Thank you for writing it, and for continuing to write it. And remember: cancer = instant license to eat chocolate and drink scotch. It's medicinal.

I'll probably go back to lurking, but I do read, and I'm sending you positive thoughts from Chicago. Just... lurky ones.

Kirstin said...

I've been diagnosed with melanoma twice. First stage II, then two years later, metastatic. I'll find out on Wednesday if I'm any closer to remission. I think I just sprouted a new tumor, but it's small, and I feel no worse than I felt in June.

The shock, the fear, the gratitude for loving community... I have been exactly where you are.
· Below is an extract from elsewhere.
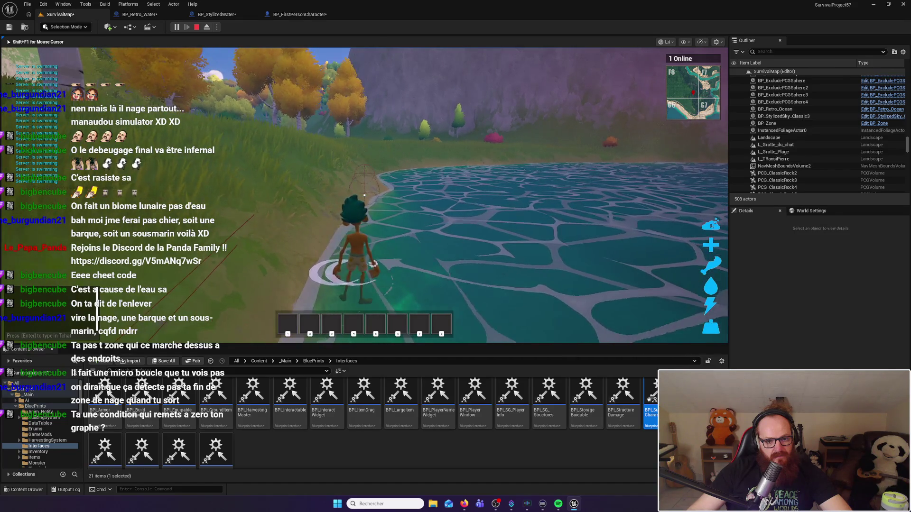
pyautogui.press('a')
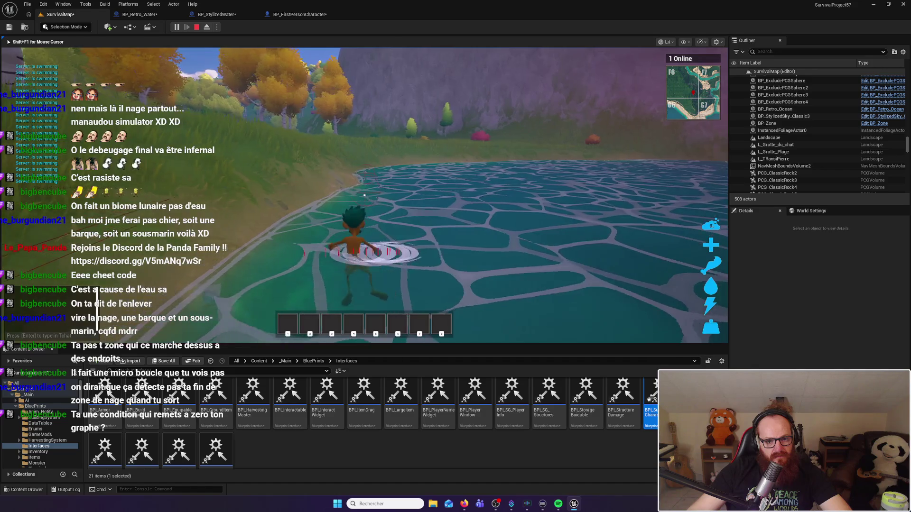
pyautogui.press('d')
I wish you healing (distinct from curing, but hell, that too). Strength. Courage; you're about to find out that you have much more than you knew. Peace.

Love to you.
Kirstin/Geoduck

Fat Grump said...

Hello from the UK. I like your style and the ability you have to laugh. (Went back to read older offerings too.)

Bloody awful diagnosis. I am so sorry but wishing you all the best and a good outcome. Vibrations of strength sent from me to you through the ether.

Anonymous said...

I'm really sorry Jo. I was really hoping it would just be a really bad zit or something. Here's wishing you the best news from here on in.

Anonymous who used to post on a BB with you eons ago (and who is a new lurker here).

Mel said...

I was out of town for a few days so I missed the announcement about the (Tim Curry) Can-saaaaaah. I am so sorry, Jo. You are absolutely one of my favorite bloggers for your mix of candor and warmth and humor and...I had a bad feeling about this whole thing but saying so would have been supremely unhelpful :(

I wish you the very best. I hope everything works out. I hope this does solidify some Great Big Jo Plan for the universe that is meant to happen.

Thank you for sharing so much with us, people you've never met. I've done depression (including another recent bout) but never cancer.

Be angry, be sad, be scared. Cancer is a bitch that deserves a swirly or five!